Cynthia Eagleton, an ESL teacher at the San Mateo Adult School, also worries about getting adequately prepared for changes. She’s concerned about what could happen to pubic education if Trump’s administration tries to privatize it. 

Eagleton says her students were excited and hopeful before the election — both about the possibility of a president who might do something about immigration reform — and about a rent control measure in San Mateo County, one of the most expensive regions in the state. Neither happened. 

“It was a double whammy,” she said. “It kind of felt like on a local and national level, people were saying, ‘We don’t want you here.’” 

This seems to mark the beginning of a particularly tough time for teachers as evidenced by a Mountain View history teacher and Holocaust scholar, who talked with his students about parallels between Donald Trump and Adolph Hitler. When a parent expressed concern, he was put on paid leave while there was an “investigation.” The teacher has decided to retire after teaching at the school for 40 years, spurred by the lack of support from his administration. 

Discussing controversial issues is one of many reasons why unions are so critical now, says Carlson. 

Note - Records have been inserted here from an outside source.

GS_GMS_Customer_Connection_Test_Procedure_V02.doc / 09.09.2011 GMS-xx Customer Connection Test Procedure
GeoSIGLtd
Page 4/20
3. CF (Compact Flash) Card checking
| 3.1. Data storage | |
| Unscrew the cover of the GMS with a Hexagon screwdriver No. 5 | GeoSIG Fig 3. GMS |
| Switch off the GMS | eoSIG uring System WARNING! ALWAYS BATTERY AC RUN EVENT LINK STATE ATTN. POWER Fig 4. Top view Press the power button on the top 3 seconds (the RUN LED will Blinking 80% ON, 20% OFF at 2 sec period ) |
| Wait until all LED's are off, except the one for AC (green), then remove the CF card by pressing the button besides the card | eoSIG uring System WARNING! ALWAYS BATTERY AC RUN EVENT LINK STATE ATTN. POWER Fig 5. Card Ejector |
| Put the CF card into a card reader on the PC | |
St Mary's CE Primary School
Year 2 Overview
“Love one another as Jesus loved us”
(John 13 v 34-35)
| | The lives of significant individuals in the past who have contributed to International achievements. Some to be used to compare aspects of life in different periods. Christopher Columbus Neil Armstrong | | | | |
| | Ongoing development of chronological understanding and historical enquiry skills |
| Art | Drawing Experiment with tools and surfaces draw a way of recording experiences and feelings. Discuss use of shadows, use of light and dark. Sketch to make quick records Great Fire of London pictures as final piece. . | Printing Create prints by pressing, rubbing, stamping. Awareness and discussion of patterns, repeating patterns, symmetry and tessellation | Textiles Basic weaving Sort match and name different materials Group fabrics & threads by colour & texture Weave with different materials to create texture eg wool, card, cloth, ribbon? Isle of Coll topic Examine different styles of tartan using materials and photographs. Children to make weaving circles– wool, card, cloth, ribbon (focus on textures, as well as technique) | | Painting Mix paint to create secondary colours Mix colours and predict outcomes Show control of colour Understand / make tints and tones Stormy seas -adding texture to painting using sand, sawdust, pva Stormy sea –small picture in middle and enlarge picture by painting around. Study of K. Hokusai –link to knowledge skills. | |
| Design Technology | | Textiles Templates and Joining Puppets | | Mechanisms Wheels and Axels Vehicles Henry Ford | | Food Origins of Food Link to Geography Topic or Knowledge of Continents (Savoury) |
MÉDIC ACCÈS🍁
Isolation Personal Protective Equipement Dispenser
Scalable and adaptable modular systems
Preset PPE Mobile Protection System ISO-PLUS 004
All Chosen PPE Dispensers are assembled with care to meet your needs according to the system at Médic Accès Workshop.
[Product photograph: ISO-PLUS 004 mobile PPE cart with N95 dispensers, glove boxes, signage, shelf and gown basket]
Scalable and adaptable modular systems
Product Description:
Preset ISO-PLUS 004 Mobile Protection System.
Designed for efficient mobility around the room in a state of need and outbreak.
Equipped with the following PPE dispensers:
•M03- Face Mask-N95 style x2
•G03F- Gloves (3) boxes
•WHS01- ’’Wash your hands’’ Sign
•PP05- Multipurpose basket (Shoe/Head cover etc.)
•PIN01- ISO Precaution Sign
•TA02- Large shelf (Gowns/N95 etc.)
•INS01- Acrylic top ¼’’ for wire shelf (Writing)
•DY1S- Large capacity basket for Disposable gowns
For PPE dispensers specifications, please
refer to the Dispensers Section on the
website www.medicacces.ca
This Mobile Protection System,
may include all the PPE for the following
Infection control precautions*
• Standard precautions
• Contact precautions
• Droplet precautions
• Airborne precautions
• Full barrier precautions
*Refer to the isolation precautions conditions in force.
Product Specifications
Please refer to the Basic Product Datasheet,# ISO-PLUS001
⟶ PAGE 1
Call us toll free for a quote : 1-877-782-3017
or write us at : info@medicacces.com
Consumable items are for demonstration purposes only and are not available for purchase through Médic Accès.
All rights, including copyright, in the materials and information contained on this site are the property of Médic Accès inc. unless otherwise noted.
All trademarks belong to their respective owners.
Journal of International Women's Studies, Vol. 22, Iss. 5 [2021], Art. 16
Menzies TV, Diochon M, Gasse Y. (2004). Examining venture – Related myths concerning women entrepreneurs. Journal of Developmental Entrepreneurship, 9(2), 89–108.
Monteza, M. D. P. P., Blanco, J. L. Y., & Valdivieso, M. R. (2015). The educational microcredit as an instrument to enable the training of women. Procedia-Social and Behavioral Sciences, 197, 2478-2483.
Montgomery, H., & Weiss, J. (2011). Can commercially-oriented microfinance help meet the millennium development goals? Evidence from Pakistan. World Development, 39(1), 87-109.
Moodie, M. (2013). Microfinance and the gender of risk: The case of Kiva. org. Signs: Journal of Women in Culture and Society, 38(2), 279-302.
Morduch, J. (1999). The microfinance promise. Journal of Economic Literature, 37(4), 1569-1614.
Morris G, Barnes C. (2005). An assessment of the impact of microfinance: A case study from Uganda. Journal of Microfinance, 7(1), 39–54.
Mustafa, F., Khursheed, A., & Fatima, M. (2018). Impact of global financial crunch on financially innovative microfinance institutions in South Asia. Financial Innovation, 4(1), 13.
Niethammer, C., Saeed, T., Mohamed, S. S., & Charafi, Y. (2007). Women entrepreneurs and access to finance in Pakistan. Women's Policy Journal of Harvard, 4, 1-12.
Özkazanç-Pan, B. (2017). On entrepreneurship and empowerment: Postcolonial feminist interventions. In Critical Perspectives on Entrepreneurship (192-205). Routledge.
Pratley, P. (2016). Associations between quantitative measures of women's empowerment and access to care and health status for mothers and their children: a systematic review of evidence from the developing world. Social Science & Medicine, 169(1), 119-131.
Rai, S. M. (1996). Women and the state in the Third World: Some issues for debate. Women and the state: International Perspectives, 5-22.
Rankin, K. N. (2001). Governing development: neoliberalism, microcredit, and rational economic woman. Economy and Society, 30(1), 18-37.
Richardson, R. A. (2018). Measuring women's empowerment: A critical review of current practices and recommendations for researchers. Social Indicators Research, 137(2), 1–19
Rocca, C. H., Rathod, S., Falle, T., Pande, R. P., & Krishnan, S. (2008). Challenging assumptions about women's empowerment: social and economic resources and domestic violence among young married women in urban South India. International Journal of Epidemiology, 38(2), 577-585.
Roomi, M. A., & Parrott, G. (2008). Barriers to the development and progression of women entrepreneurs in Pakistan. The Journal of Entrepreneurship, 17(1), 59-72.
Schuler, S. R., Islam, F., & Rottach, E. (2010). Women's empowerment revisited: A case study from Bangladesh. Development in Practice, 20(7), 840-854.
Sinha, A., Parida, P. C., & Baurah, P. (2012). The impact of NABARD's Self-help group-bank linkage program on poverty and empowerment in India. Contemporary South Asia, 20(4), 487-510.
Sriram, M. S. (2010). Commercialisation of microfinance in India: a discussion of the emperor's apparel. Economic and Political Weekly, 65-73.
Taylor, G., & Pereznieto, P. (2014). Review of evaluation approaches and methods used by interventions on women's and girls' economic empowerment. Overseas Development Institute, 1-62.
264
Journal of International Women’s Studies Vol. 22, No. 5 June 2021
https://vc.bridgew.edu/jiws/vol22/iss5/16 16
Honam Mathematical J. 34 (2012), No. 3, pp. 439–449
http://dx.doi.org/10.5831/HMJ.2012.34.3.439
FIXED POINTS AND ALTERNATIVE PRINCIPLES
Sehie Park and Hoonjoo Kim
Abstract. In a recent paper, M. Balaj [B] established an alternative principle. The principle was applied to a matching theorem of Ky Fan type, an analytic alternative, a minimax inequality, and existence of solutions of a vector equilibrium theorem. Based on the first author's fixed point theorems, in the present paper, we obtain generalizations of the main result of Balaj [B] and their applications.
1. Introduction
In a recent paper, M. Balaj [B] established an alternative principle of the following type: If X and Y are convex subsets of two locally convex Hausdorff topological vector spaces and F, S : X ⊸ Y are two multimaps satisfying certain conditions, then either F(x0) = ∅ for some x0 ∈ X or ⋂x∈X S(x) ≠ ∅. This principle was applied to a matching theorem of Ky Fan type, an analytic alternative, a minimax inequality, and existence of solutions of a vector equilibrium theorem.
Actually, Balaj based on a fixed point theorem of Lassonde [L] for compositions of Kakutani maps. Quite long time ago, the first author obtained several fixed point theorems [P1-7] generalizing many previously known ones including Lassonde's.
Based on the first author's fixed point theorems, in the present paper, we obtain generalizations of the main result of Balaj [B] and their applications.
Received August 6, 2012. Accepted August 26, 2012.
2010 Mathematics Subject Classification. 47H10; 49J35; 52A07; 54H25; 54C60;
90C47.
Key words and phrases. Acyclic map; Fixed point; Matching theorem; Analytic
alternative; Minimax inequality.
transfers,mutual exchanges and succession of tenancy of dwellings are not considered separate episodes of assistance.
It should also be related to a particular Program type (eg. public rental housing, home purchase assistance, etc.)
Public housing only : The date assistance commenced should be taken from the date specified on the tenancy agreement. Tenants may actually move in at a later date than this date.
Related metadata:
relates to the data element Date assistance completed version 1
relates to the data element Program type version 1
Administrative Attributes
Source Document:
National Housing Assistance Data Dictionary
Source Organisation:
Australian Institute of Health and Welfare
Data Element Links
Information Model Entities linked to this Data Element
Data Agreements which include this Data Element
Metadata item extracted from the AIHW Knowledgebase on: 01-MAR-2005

“As a union teacher, I’m really worried about who’s going to be appointed to the Supreme Court,” she said. “I’m not afraid I’m going to be fired for stepping up, but if our right to have a union is taken away, that’s a huge fear.”

Students and staff need to feel supported, Eagleton says, so they won’t lose heart and can keep fighting. Eagleton proposed a big banner in front of the school saying “Welcome,” and a school board member wants a resolution stating that no one in the district will share students’ immigration status. 

At Berkeley High, Meyer thinks momentum is building. 

“They’re definitely ready to fight,” he said. “This election has solidified the need to be active in the world.”